Manoel de Barros define sua poesia
como uma “Estética da Ordinariedade”. Mas a “ordinariedade” de que fala Manoel nada
tem a ver com o “ordinário” das coisas ética e politicamente pequenas.
Curiosamente , a ideia de “ordinário” vem da matemática, assim como a noção de “extraordinário”. Na matemática, os
“pontos ordinários” de um triângulo são
os inumeráveis e indistintos pontos que ocupam cada um dos lados da figura, ao
passo que seus três “pontos extraordinários” ou “singulares” localizam-se em
cada ângulo do triângulo. Em uma reta, por sua vez, os pontos extraordinários
são dois: os que ocupam os extremos da linha.
Mas a relação entre ordinário e extraordinário mostra toda a
sua riqueza quando examinamos o círculo. Tal figura geométrica parece
destituída de pontos extraordinários ou singulares. Geralmente se costuma dizer que nossa vida é um círculo: o
círculo de nossa vida. Então, estaria o círculo de nossa existência destituído
de momentos singulares? Estaria nossa vida refém do ordinário?

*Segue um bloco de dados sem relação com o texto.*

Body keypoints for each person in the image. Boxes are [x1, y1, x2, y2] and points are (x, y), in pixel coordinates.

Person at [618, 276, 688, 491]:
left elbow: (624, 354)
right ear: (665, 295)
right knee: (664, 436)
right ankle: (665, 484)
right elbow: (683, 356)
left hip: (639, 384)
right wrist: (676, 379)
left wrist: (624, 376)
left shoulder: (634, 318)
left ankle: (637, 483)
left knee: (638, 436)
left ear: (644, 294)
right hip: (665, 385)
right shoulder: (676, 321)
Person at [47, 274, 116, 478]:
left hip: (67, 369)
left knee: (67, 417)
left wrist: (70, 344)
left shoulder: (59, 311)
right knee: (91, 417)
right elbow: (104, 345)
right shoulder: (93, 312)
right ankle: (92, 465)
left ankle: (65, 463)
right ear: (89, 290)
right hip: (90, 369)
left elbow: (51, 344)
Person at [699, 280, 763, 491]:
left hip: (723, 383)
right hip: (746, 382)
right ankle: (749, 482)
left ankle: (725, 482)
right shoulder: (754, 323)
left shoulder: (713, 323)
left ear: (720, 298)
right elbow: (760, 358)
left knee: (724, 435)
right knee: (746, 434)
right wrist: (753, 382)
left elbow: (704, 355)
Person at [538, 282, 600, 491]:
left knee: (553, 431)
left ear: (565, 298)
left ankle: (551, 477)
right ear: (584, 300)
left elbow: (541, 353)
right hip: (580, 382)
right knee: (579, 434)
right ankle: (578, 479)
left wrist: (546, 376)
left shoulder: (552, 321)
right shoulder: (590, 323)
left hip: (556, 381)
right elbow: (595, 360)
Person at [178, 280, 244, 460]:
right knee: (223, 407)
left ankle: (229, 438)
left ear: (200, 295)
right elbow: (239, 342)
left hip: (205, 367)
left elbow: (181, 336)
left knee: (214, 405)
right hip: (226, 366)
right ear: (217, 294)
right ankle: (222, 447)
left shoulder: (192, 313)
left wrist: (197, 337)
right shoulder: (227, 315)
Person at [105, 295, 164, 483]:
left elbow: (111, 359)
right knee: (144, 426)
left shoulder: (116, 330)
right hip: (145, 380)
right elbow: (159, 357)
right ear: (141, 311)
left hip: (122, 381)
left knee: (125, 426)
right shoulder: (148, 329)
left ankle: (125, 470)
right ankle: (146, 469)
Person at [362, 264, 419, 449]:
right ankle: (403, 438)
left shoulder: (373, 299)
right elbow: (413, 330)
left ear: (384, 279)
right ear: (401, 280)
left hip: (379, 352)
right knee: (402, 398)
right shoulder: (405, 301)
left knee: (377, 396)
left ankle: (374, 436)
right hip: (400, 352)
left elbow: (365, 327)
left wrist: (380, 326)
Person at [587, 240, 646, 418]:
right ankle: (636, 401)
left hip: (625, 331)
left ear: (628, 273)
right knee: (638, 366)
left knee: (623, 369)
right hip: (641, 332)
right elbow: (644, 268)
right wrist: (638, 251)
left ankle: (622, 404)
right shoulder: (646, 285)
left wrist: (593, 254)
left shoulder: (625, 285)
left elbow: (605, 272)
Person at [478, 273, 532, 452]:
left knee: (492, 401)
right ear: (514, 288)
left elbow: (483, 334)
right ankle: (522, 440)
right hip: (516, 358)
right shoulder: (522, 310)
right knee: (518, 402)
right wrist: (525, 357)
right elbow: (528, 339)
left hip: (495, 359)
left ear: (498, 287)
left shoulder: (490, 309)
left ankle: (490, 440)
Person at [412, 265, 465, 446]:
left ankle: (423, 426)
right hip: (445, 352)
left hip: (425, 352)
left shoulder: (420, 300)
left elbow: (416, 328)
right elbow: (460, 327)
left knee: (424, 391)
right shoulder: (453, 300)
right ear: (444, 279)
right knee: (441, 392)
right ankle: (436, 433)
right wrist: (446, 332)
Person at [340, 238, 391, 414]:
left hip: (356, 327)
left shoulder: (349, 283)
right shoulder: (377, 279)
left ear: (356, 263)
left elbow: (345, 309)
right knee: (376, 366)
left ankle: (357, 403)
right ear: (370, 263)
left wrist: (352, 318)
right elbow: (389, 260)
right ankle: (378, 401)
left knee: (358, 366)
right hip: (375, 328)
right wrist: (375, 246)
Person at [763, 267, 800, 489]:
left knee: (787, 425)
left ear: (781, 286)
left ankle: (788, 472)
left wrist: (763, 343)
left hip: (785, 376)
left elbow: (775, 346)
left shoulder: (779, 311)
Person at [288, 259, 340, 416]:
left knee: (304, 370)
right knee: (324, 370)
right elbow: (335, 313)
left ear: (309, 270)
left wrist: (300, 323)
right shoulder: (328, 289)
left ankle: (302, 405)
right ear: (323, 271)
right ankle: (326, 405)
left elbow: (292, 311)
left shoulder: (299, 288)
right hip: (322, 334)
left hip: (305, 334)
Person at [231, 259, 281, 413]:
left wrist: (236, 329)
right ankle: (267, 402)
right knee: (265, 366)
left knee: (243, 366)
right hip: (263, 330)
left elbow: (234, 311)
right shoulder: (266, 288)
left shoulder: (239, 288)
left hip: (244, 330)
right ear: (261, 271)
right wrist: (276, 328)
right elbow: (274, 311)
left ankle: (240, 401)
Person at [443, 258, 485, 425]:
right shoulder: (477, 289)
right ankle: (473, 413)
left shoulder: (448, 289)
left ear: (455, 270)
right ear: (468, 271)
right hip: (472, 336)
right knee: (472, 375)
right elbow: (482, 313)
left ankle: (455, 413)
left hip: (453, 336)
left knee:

Porém o círculo guarda um segredo, tanto na
matemática como na vida: qualquer ponto ordinário seu pode metamorfosear-se em
ponto extraordinário, se por ele passar uma “tangente”. “Tangente” significa: “
o que toca ou afeta”. Na matemática, a tangente é uma linha, porém na vida uma
tangente pode ser qualquer coisa que, como “linha de fuga”, potencialize o sentir e o pensar. “Linha de fuga” não é fugir de
algo, mas fazer fugir algo que estava aprisionado. Toda tangente abre o que
está fechado, deixando entrar luz, ideia
ou ar. No encontro da tangente da poesia com o círculo de nossa vida , este é
tocado e se abre, o suficiente para um pouco de vida de novo entrar.